Wang has agreed to plead guilty to four counts: wire fraud, conspiracy to commit wire fraud, conspiracy to commit commodities fraud and conspiracy to commit securities fraud.
“As I said last week this investigation is very much ongoing and it’s moving very quickly,” Williams said. “I also said last week’s announcement would not be our last and let me be clear, once again, neither is today’s.”
Duo also faces civil charges
Federal regulators also charged Ellison and Wang with playing starring roles in a years-long scheme to defraud FTX investors.
The Securities and Exchange Commission allege that Ellison and Wang actively participated in a “scheme to defraud” the investors. Between 2019 and 2022, Ellison manipulated the price of FTT, FTX’s security token, “at the direction of” Bankman-Fried, regulators alleged. The SEC said this manipulation was conducted by purchasing large quantities of FTT on the open market to prop up its price.
Regulators say this alleged manipulation inflated the holdings of Alameda, overstated the hedge fund’s balance sheet and “misled” investors about FTX’s risk exposure.
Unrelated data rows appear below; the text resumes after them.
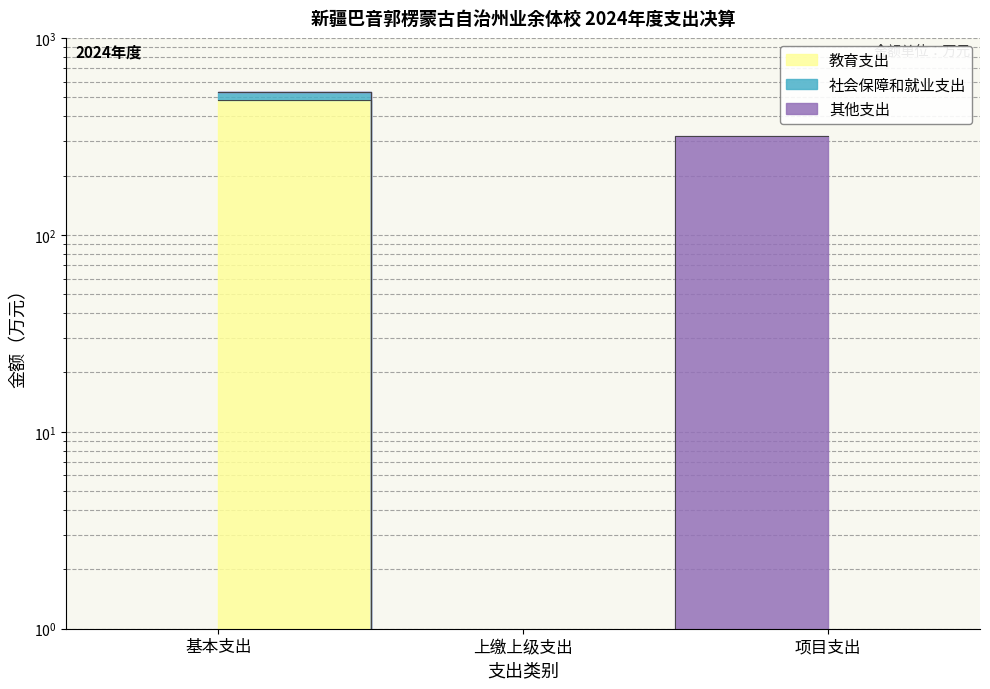

Which has a higher value, 项目支出 or 基本支出?

基本支出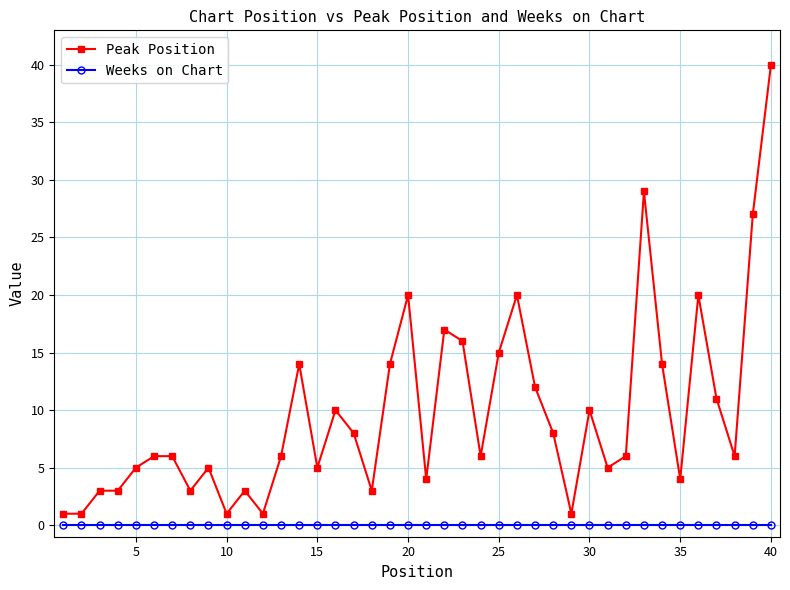

Reading left to right, what are all the values shown in this chart?

Peak Position: 1	1	3	3	5	6	6	3	5	1	3	1	6	14	5	10	8	3	14	20	4	17	16	6	15	20	12	8	1	10	5	6	29	14	4	20	11	6	27	40
Weeks on Chart: 0	0	0	0	0	0	0	0	0	0	0	0	0	0	0	0	0	0	0	0	0	0	0	0	0	0	0	0	0	0	0	0	0	0	0	0	0	0	0	0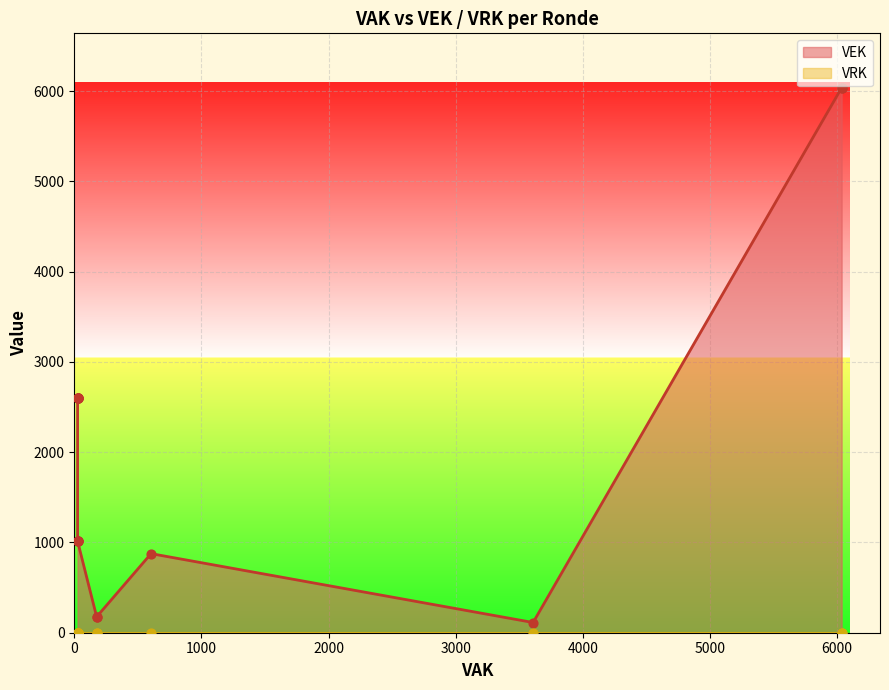

Which series contains the lowest Y value?

VRK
“When FTT and the rest of the house of cards collapsed, Mr. Bankman-Fried, Ms. Ellison, and Mr. Wang left investors holding the bag,” SEC Chairman Gary Gensler said in a statement.
Wang created FTX’s source code that allowed Alameda to divert FTX customer funds and Ellison used misappropriated funds for the hedge fund’s trading activity, according to the SEC.
“Ellison and Wang were active participants in the scheme to deceive FTX’s investors and engaged in conduct that was critical to its success,” the SEC said in a release.